Across the river, Kentucky Attorney General Daniel Cameron is receiving many of the same types of complaints – but he’s received more than four times as many as Yost.
As of last week, Cameron’s office had received 2,432 consumer complaints about price gouging since March 7. The number of complaints last year was zero, in part because Kentucky's price-gouging law wasn't triggered until March 7, when Gov. Andy Beshear declared a state of emergency. It bans sellers from charging prices that are “grossly in excess” of what they charged before the pandemic.
“In this last couple of weeks in working with Amazon, there were some third-party sellers who were using Amazon’s platform to price gouge. So we served six subpoenas, cease-and-desist orders on those third-party sellers to tell them to stop that type of behavior,” Cameron said in an interview with WCPO last week.
“As soon as we find out that a behavior ... in my judgment is harmful to Kentuckians, we’re doing everything we possibly can to shut it down,” Cameron said.
Sellers can face a $5,000 fine for a first offense of price gouging in Kentucky, which can increase to $25,000 for multiple offenses.
“We’ve got to be firing on all cylinders and be working very very hard to be the watchman at the gate,” said Cameron, whose office is also investigating roughly 100 scams related to the coronavirus.
“There’s a lot of COVID-19 scams where somebody who is masquerading as a member of the Centers for Disease Control or Small Business Administration or someone who claims to be connected to a charity.
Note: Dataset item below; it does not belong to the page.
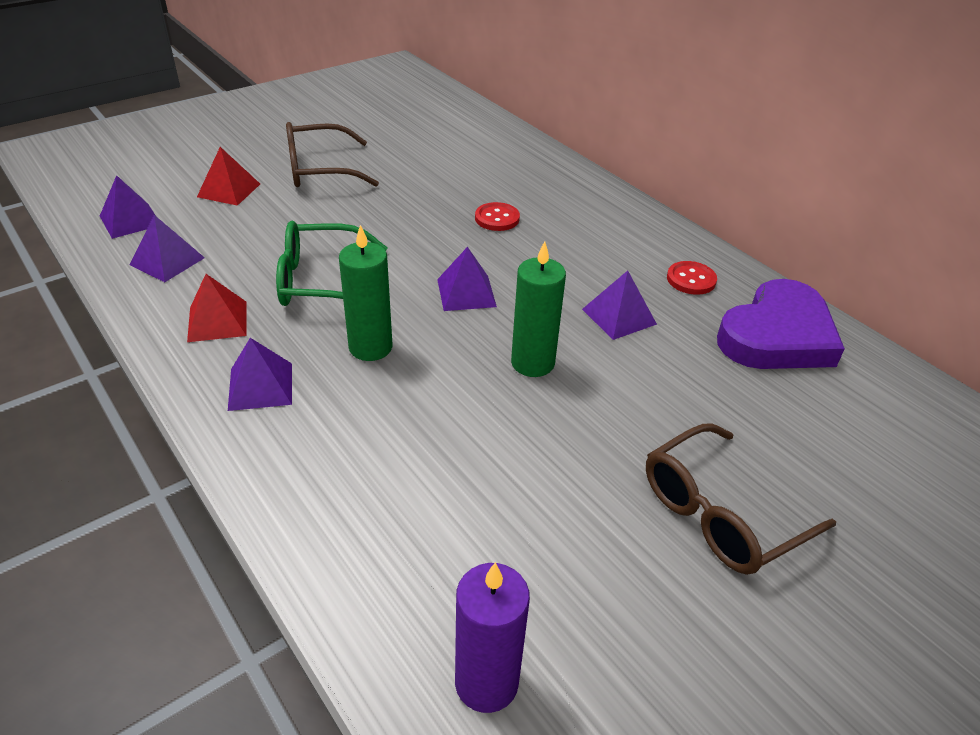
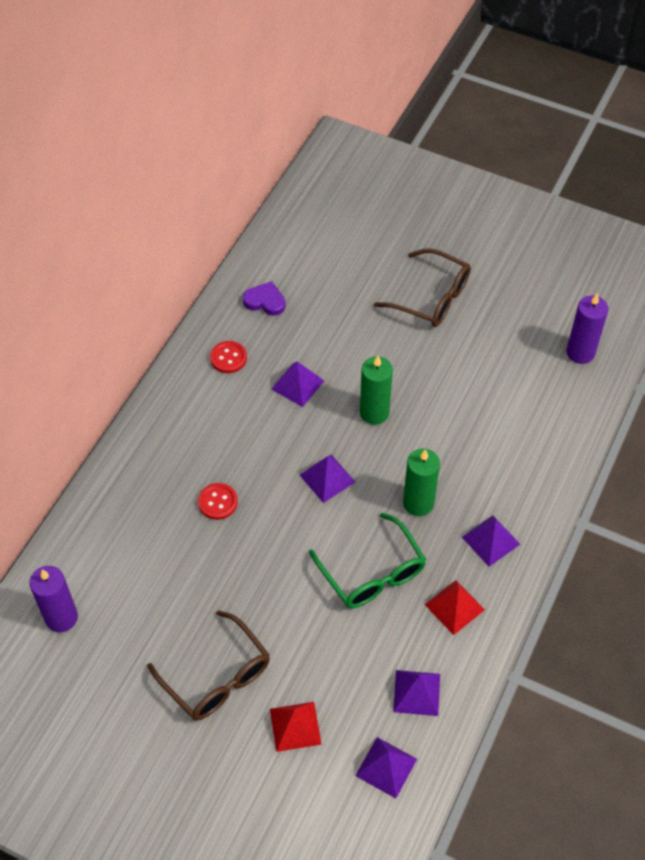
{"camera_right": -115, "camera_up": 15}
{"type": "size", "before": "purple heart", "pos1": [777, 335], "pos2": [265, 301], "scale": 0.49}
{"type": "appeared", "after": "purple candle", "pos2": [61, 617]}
These are all things we are seeing across Kentucky,” Cameron said.
Last week Cameron’s office shut down two fraudulent COVID-19 pop-up testing sites in Louisville. The office also worked with Tennessee authorities to track down two brothers who had purchased gloves, sanitizing wipes and other items in Kentucky with the intent to resell them at a much higher price out of state.
“They relinquished their possessions and we were able to donate back into the KY community,” Cameron said.
Yost is also warning Ohioans about products that claim to be cures for the virus.
“We’ve got all kinds of reports of things going on, people trying to hustle a buck off the COVID crisis,” Yost said. “Look, there is no cure. There is no vaccine. There aren’t any creams or lozenges or anything else, and if somebody is trying to sell you that stuff, first of all don’t buy it, second of all let us know about it, because we are actively investigating these cases.”